What you should do: How many lines below contain the word "least"? Give only the number.

Exercise inputs:
--- START ---
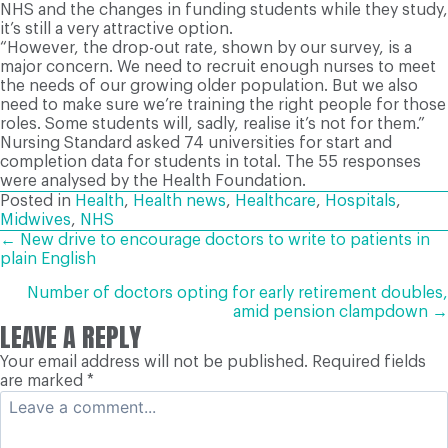
NHS and the changes in funding students while they study,
it’s still a very attractive option.
“However, the drop-out rate, shown by our survey, is a
major concern. We need to recruit enough nurses to meet
the needs of our growing older population. But we also
need to make sure we’re training the right people for those
roles. Some students will, sadly, realise it’s not for them.”
Nursing Standard asked 74 universities for start and
completion data for students in total. The 55 responses
were analysed by the Health Foundation.
Posted in
Health
,
Health news
,
Healthcare
,
Hospitals
,
Midwives
,
NHS
POSTS
← New drive to encourage doctors to write to patients in
plain English
NAVIGATION
Number of doctors opting for early retirement doubles,
amid pension clampdown →
LEAVE A REPLY
Your email address will not be published.
Required fields
are marked
*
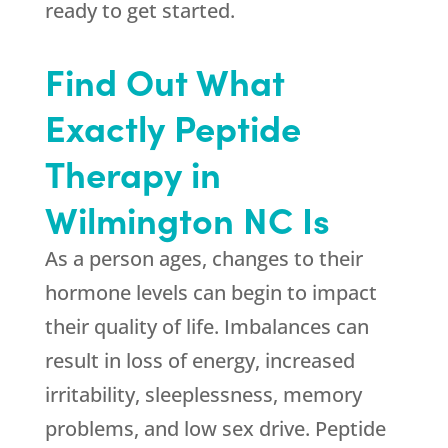
ready to get started.
Find Out What
Exactly Peptide
Therapy in
Wilmington NC Is
As a person ages, changes to their
hormone levels can begin to impact
their quality of life. Imbalances can
result in loss of energy, increased
irritability, sleeplessness, memory
problems, and low sex drive. Peptide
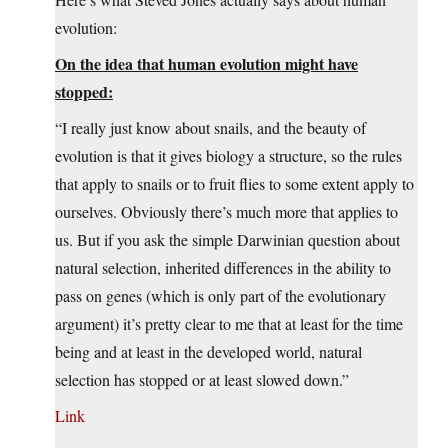
evolution:
On the idea that human evolution might have
stopped:
“I really just know about snails, and the beauty of
evolution is that it gives biology a structure, so the rules
that apply to snails or to fruit flies to some extent apply to
ourselves. Obviously there’s much more that applies to
us. But if you ask the simple Darwinian question about
natural selection, inherited differences in the ability to
pass on genes (which is only part of the evolutionary
argument) it’s pretty clear to me that at least for the time
being and at least in the developed world, natural
selection has stopped or at least slowed down.”
Link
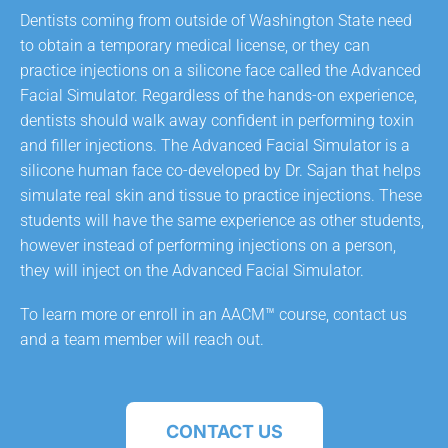
Dentists coming from outside of Washington State need
to obtain a temporary medical license, or they can
practice injections on a silicone face called the Advanced
Facial Simulator. Regardless of the hands-on experience,
dentists should walk away confident in performing toxin
and filler injections. The Advanced Facial Simulator is a
silicone human face co-developed by Dr. Sajan that helps
simulate real skin and tissue to practice injections. These
students will have the same experience as other students,
however instead of performing injections on a person,
they will inject on the Advanced Facial Simulator.
To learn more or enroll in an AACM™ course, contact us
and a team member will reach out.
CONTACT US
--- END ---
Reply to the exercise: 3